My colleague James Vincent explains how it works:
Like all deep learning systems, GPT-3 looks for patterns in data. To simplify things, the program has been trained on a huge corpus of text that it’s mined for statistical regularities. These regularities are unknown to humans, but they’re stored as billions of weighted connections between the different nodes in GPT-3’s neural network. Importantly, there’s no human input involved in this process: the program looks and finds patterns without any guidance, which it then uses to complete text prompts. If you input the word “fire” into GPT-3, the program knows, based on the weights in its network, that the words “truck” and “alarm” are much more likely to follow than “lucid” or “elvish.” So far, so simple.

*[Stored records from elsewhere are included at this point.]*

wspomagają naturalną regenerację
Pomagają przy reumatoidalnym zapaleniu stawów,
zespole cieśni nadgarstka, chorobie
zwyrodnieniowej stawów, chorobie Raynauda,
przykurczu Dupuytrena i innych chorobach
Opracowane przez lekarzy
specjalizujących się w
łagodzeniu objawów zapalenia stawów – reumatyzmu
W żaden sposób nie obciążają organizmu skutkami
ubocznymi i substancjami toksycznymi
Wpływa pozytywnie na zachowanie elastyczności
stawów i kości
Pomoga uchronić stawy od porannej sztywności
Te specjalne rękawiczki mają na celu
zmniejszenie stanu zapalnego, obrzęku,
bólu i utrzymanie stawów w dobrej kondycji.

Here’s a sample from Porr’s blog post (with a pseudonymous author), titled “Feeling unproductive? Maybe you should stop overthinking.”

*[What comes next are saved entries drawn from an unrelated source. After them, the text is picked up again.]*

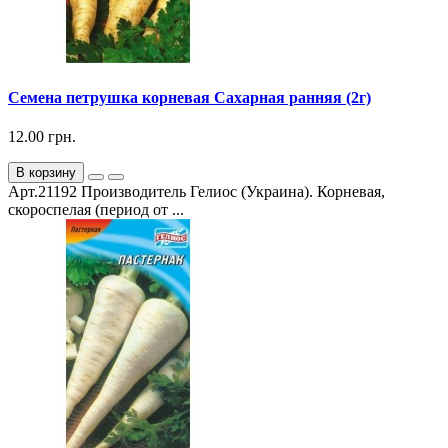
Семена петрушка корневая Сахарная ранняя (2г)
12.00 грн.
В корзину
Арт.21192 Производитель Гелиос (Украина). Корневая,
скороспелая (период от ...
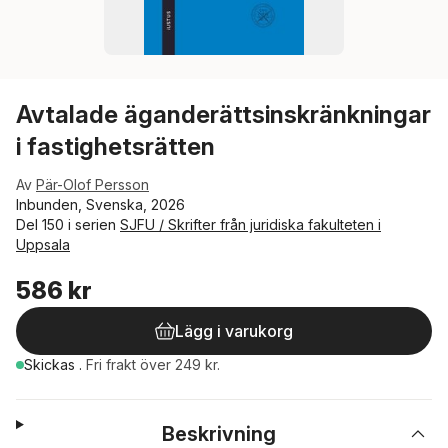
Avtalade äganderättsinskränkningar
i fastighetsrätten
Av
Pär-Olof Persson
Inbunden, Svenska, 2026
Del 150 i serien
SJFU / Skrifter från juridiska fakulteten i
Uppsala
586 kr
Lägg i varukorg
Skickas
.
Fri frakt över 249 kr.
Beskrivning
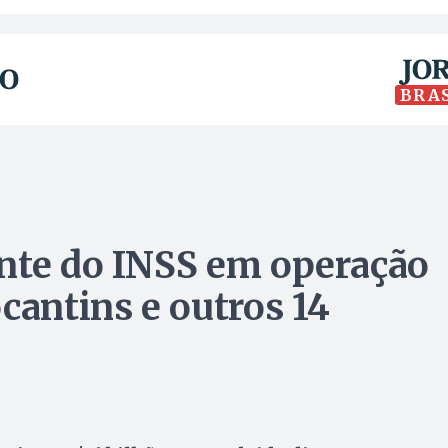
BRA
nte do INSS em operação
antins e outros 14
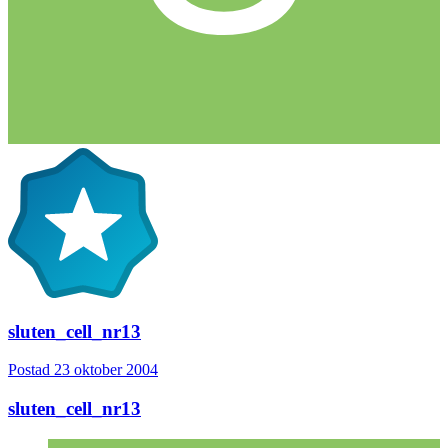
sluten_cell_nr13
Postad
23 oktober 2004
sluten_cell_nr13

Definition #2: Over-Thinking (OT) is the act of trying to come up with ideas that have already been thought through by someone else. OT usually results in ideas that are impractical, impossible, or even stupid.

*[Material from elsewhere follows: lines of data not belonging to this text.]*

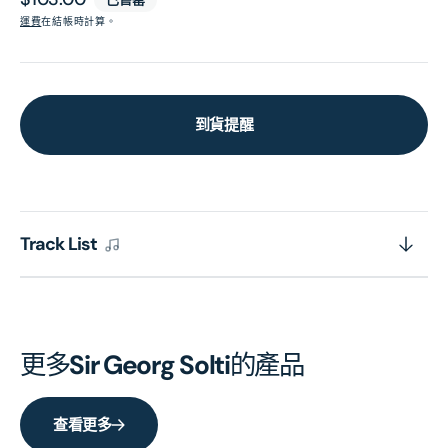
價
運費
在結帳時計算。
到貨提醒
Track List
更多
Sir Georg Solti
的產品
查看更多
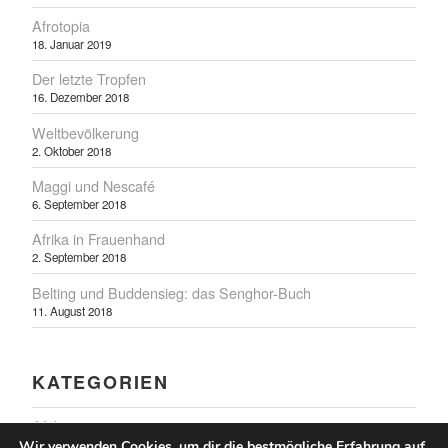
Afrotopia
18. Januar 2019
Der letzte Tropfen
16. Dezember 2018
Weltbevölkerung
2. Oktober 2018
Maggi und Nescafé
6. September 2018
Afrika in Frauenhand
2. September 2018
Belting und Buddensieg: das Senghor-Buch
11. August 2018
KATEGORIEN
Afrika
Wir verwenden Cookies, um dir die bestmögliche Erfahrung auf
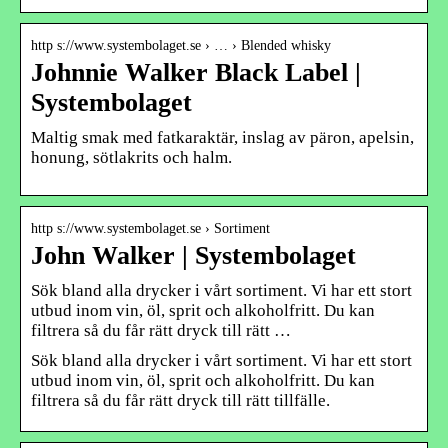
http s://www.systembolaget.se › … › Blended whisky
Johnnie Walker Black Label |
Systembolaget
Maltig smak med fatkaraktär, inslag av päron, apelsin,
honung, sötlakrits och halm.
http s://www.systembolaget.se › Sortiment
John Walker | Systembolaget
Sök bland alla drycker i vårt sortiment. Vi har ett stort
utbud inom vin, öl, sprit och alkoholfritt. Du kan
filtrera så du får rätt dryck till rätt …
Sök bland alla drycker i vårt sortiment. Vi har ett stort
utbud inom vin, öl, sprit och alkoholfritt. Du kan
filtrera så du får rätt dryck till rätt tillfälle.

Yes, I would also like to think I would be able to suss out that this was not written by a human, but there’s a lot of not-great writing on these here internets, so I guess it’s possible that this could pass as “content marketing” or some other content.
OpenAI decided to give access to GPT-3’s API to researchers in a private beta, rather than releasing it into the wild at first. Porr, who is a computer science student at the University of California, Berkeley, was able to find a PhD student who already had access to the API, who agreed to work with him on the experiment. Porr wrote a script that gave GPT-3 a blog post headline and intro. It generated a few versions of the post, and Porr chose one for the blog, copy-pasted from GPT-3’s version with very little editing.
The post went viral in a matter of a few hours, Porr said, and the blog had more than 26,000 visitors. He wrote that only one person reached out to ask if the post was AI-generated, although several commenters did guess GPT-3 was the author. But, Porr says, the community downvoted those comments.
He suggests that GPT-3 “writing” could replace content producers which ha ha these are the jokes people of course that could not happen I hope. “The whole point of releasing this in private beta is so the community can show OpenAI new use cases that they should either encourage or look out for,” Porr writes. And notable that he doesn’t yet have access to the GPT-3 API even though he’s applied for it, admitting to MIT Technology Review, “It’s possible that they’re upset that I did this.”